The government spokesperson added that no candidate will be denied seating the exams due to unpaid school fees.
“Administering exams is a multi-agency activity that brings together different agencies and stakeholders, with the sole purpose of ensuring success and efficiency during exam period. Among the infrastructure that have been set up include the establishment of command-and-control centre to facilitate ease of communication and response during the examination period. Necessary logistics have also been put in place to ensure that exams activity goes on uninterrupted,” explained Oguna.

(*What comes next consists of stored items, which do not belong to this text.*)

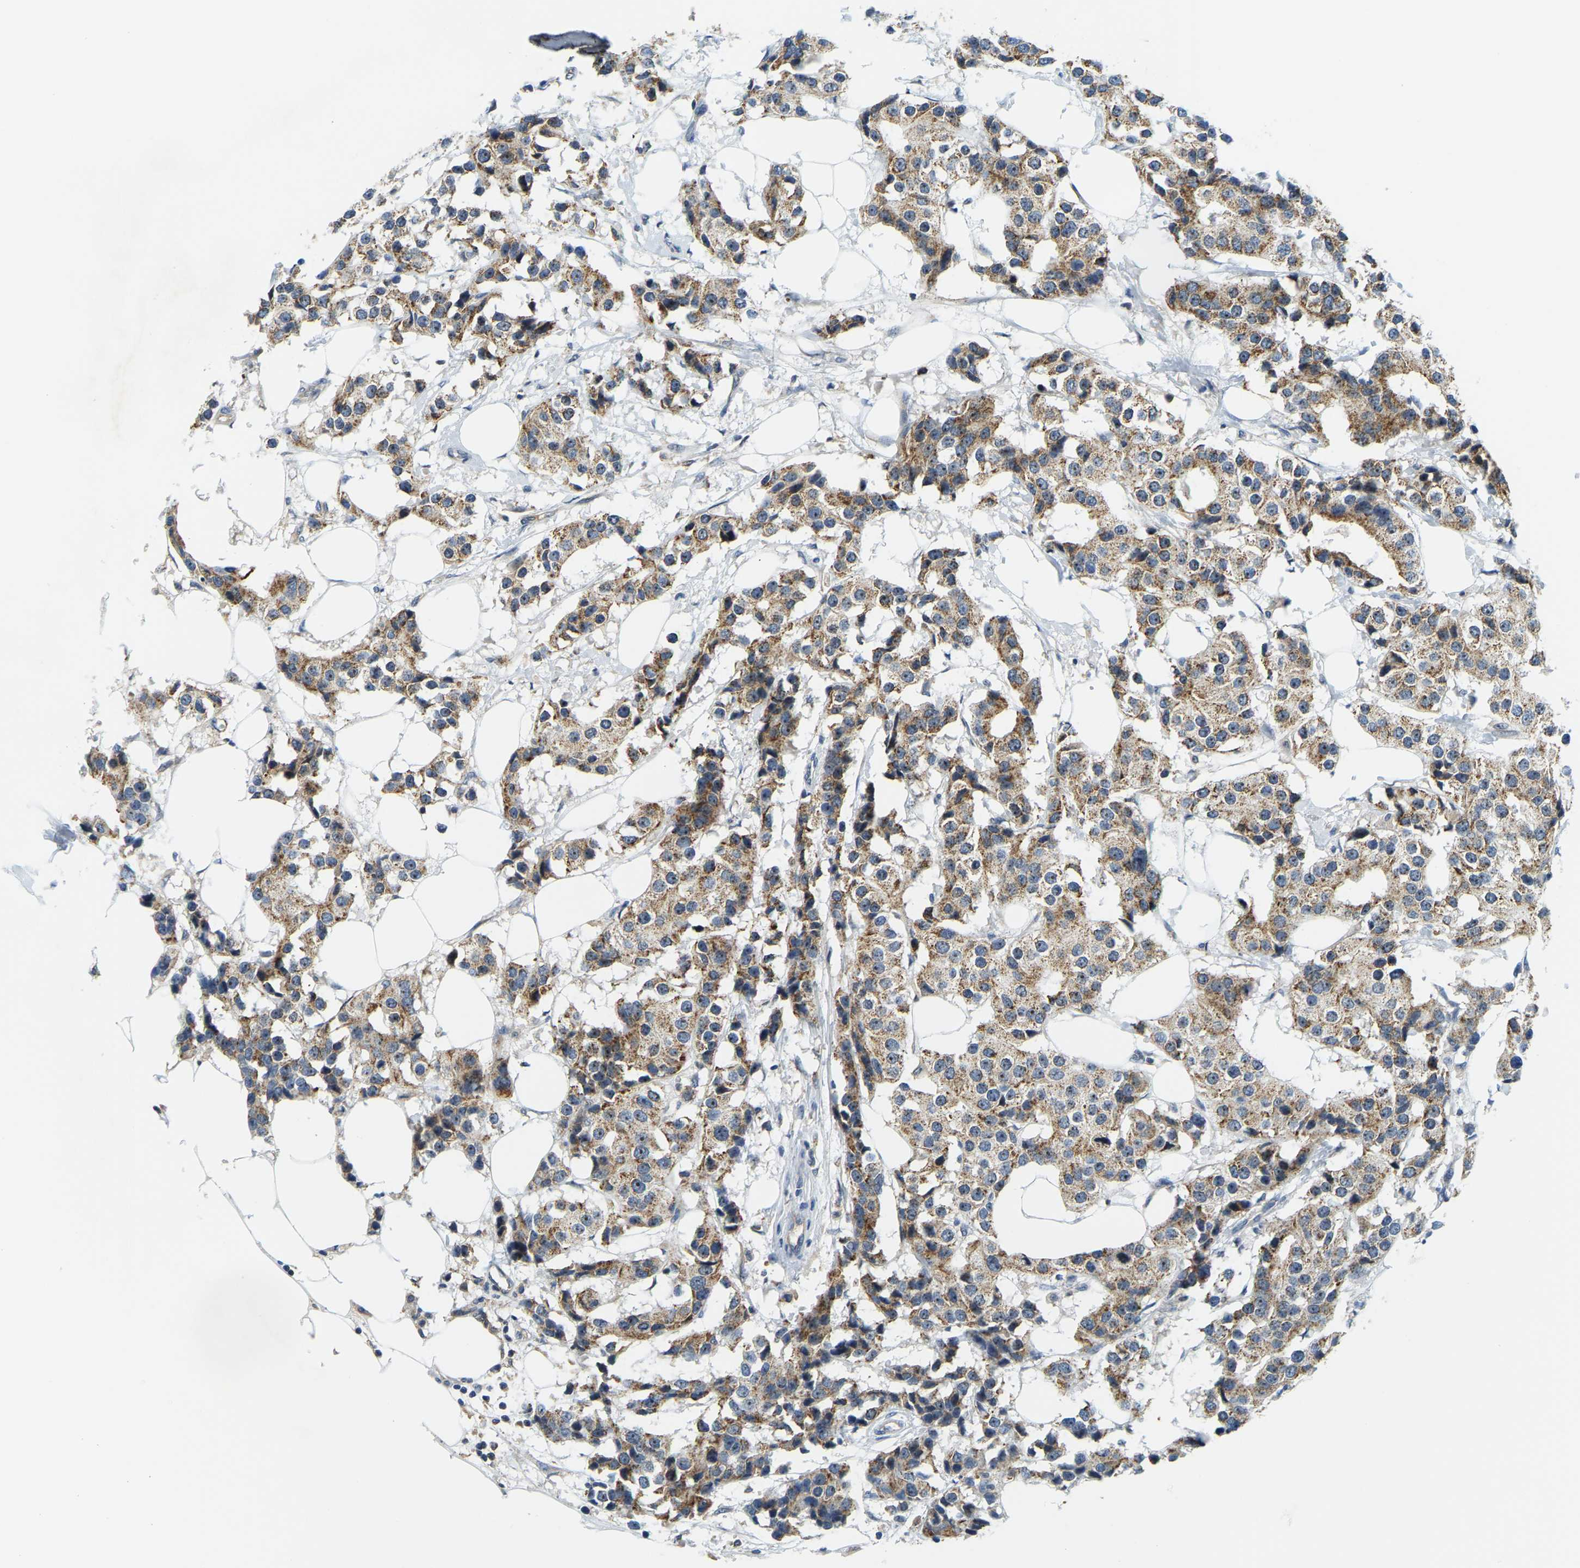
{"staining": {"intensity": "moderate", "quantity": ">75%", "location": "cytoplasmic/membranous"}, "tissue": "breast cancer", "cell_type": "Tumor cells", "image_type": "cancer", "snomed": [{"axis": "morphology", "description": "Normal tissue, NOS"}, {"axis": "morphology", "description": "Duct carcinoma"}, {"axis": "topography", "description": "Breast"}], "caption": "This image demonstrates immunohistochemistry staining of breast cancer, with medium moderate cytoplasmic/membranous staining in approximately >75% of tumor cells.", "gene": "RRP1", "patient": {"sex": "female", "age": 39}}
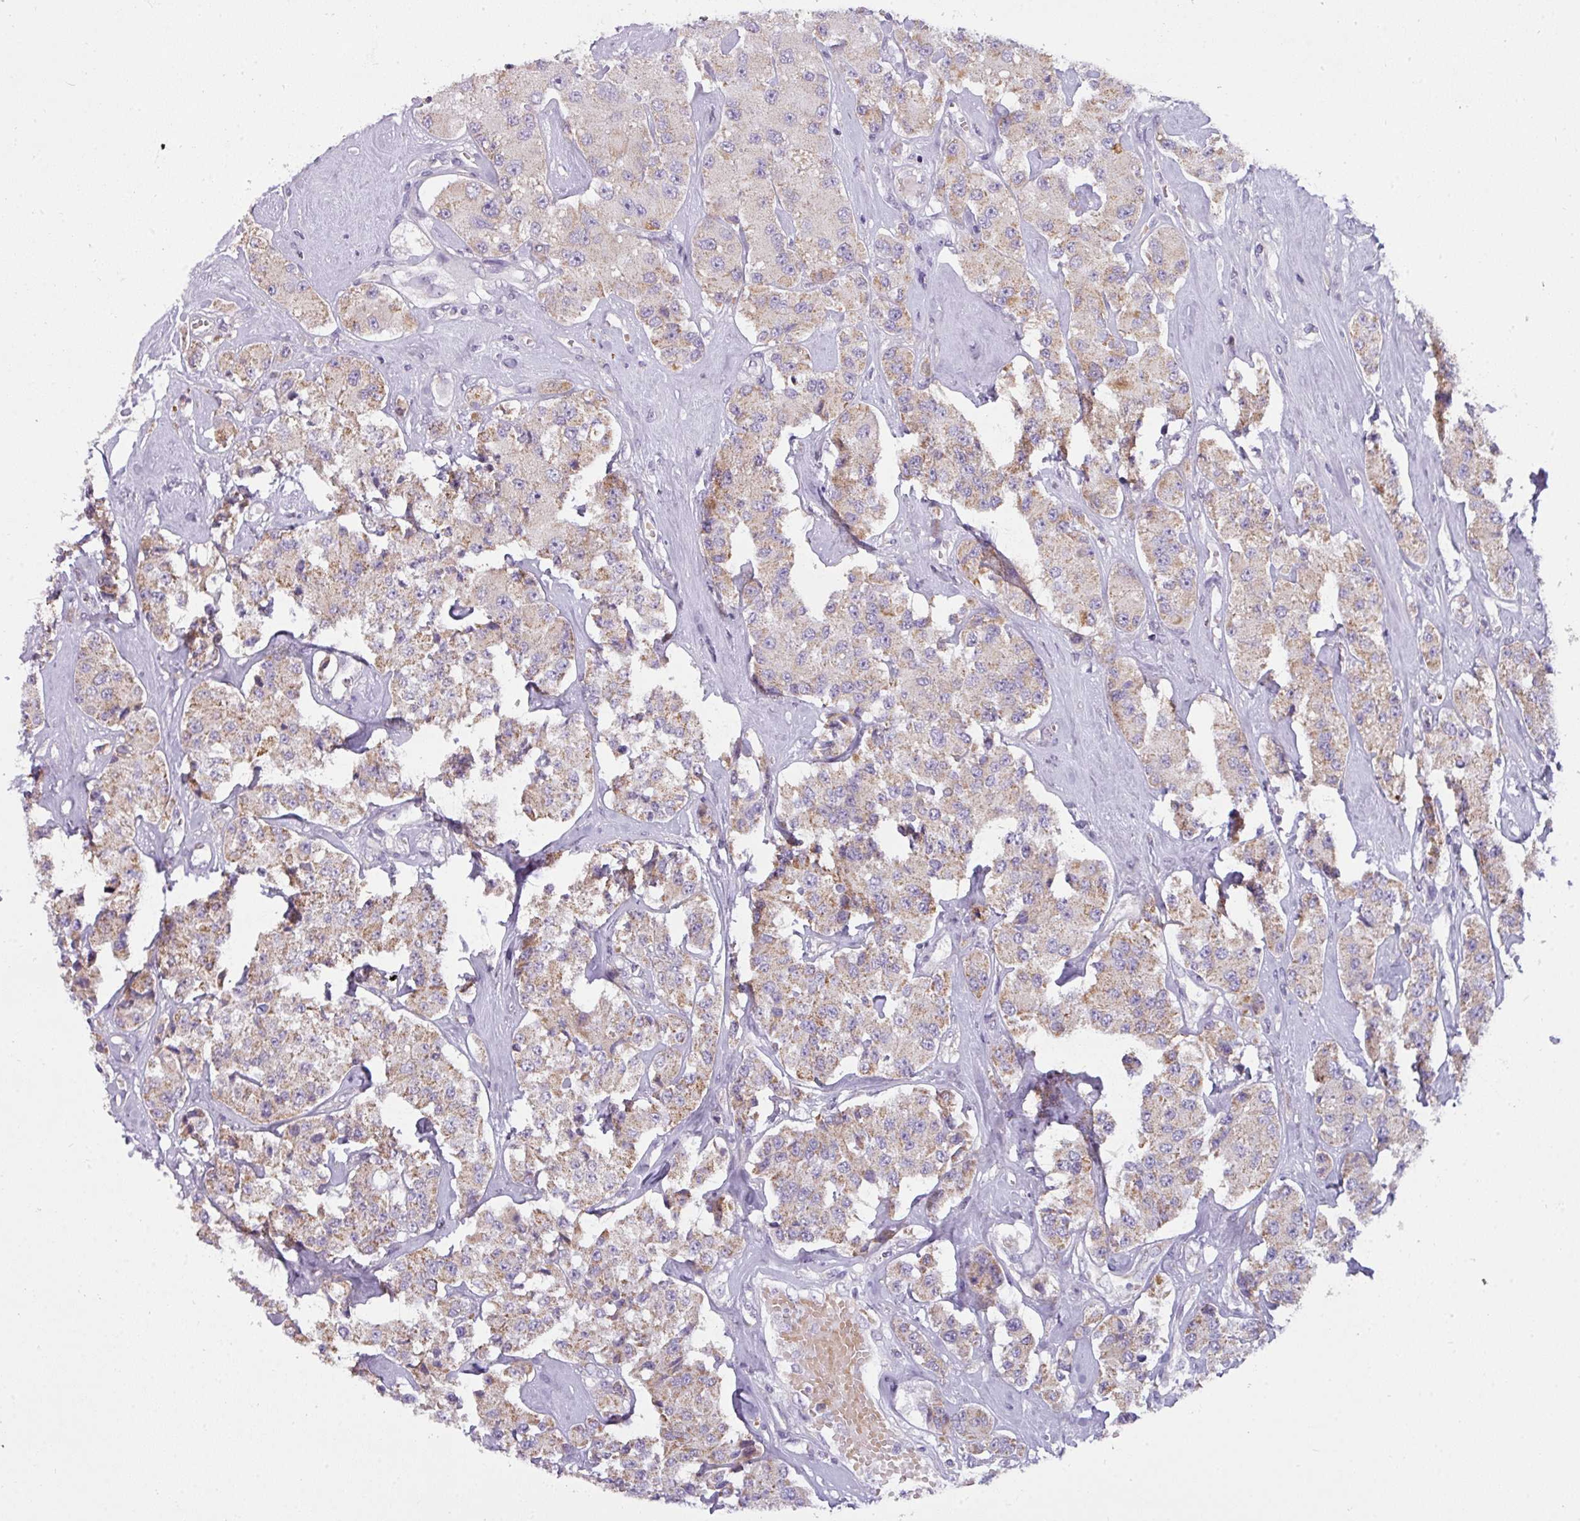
{"staining": {"intensity": "weak", "quantity": "25%-75%", "location": "cytoplasmic/membranous"}, "tissue": "carcinoid", "cell_type": "Tumor cells", "image_type": "cancer", "snomed": [{"axis": "morphology", "description": "Carcinoid, malignant, NOS"}, {"axis": "topography", "description": "Pancreas"}], "caption": "A brown stain shows weak cytoplasmic/membranous expression of a protein in malignant carcinoid tumor cells. The staining was performed using DAB (3,3'-diaminobenzidine) to visualize the protein expression in brown, while the nuclei were stained in blue with hematoxylin (Magnification: 20x).", "gene": "C2orf68", "patient": {"sex": "male", "age": 41}}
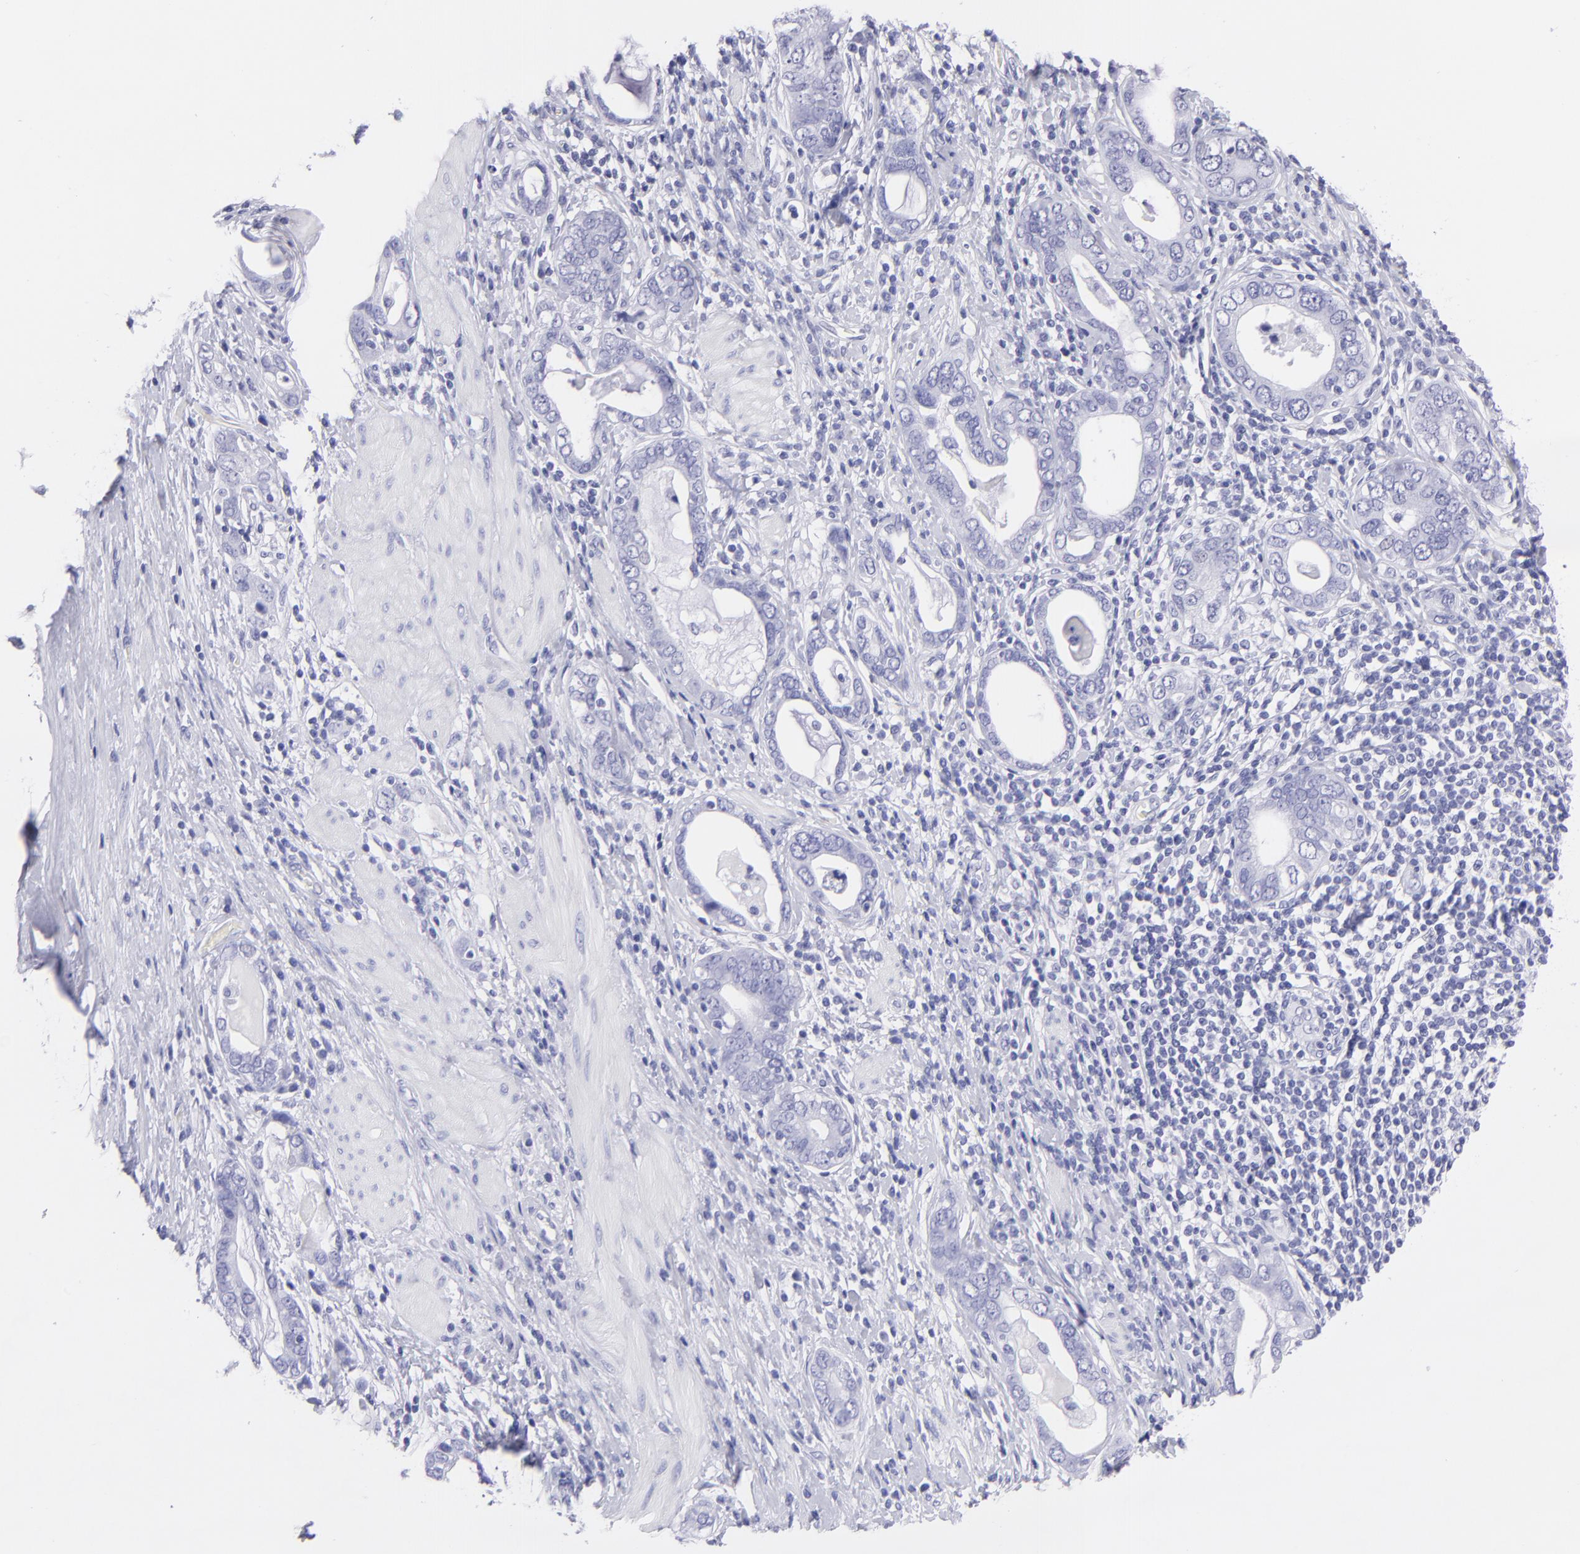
{"staining": {"intensity": "negative", "quantity": "none", "location": "none"}, "tissue": "stomach cancer", "cell_type": "Tumor cells", "image_type": "cancer", "snomed": [{"axis": "morphology", "description": "Adenocarcinoma, NOS"}, {"axis": "topography", "description": "Stomach, lower"}], "caption": "High power microscopy histopathology image of an immunohistochemistry (IHC) histopathology image of stomach cancer, revealing no significant positivity in tumor cells.", "gene": "CNP", "patient": {"sex": "female", "age": 93}}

He insisted that the examinations shall be conducted under strict adherence to Covid-19 protocols and the government has put in all measure to ensure that the students are protected from Covid-19 by availing sanitisation points and facemasks for the students.
“We are in a pandemic season and it is not unusual for a student to contract Covid-19 even during the exam period, to handle this, the government has instructed all schools to have an isolation centre within the school compound which will allow a student to continue doing exams even while in isolation,” explained Oguna.
Oguna said that the government has been able to mobilise all resources that pertain to efficient management and administration of the examinations and there is nothing that has been left to chance and everything has been put in order.
“We want to take this opportunity to thank the teachers who have worked, sometimes under very difficult circumstances to prepare our candidates for these exams. It is because of them that we are here today,” said Oguna.
“We would like to thank parents and guardians for their support, and the willingness in complying with government directive not to visit schools, right from the date of gradual opening of schools till now. This is the spirit that learning requires. The directive is still in force, and we continue to appeal for cooperation, particularly at this time of exams. Indeed, anyone found attempting to undermine the integrity of the exams shall be dealt with accordingly,” highlighted Oguna.
The Spokesperson said that the government understands that students were out of school for even months as he assured them that the exams are set for average students and most of Kenyan students are beyond average and they will be able to post positive results.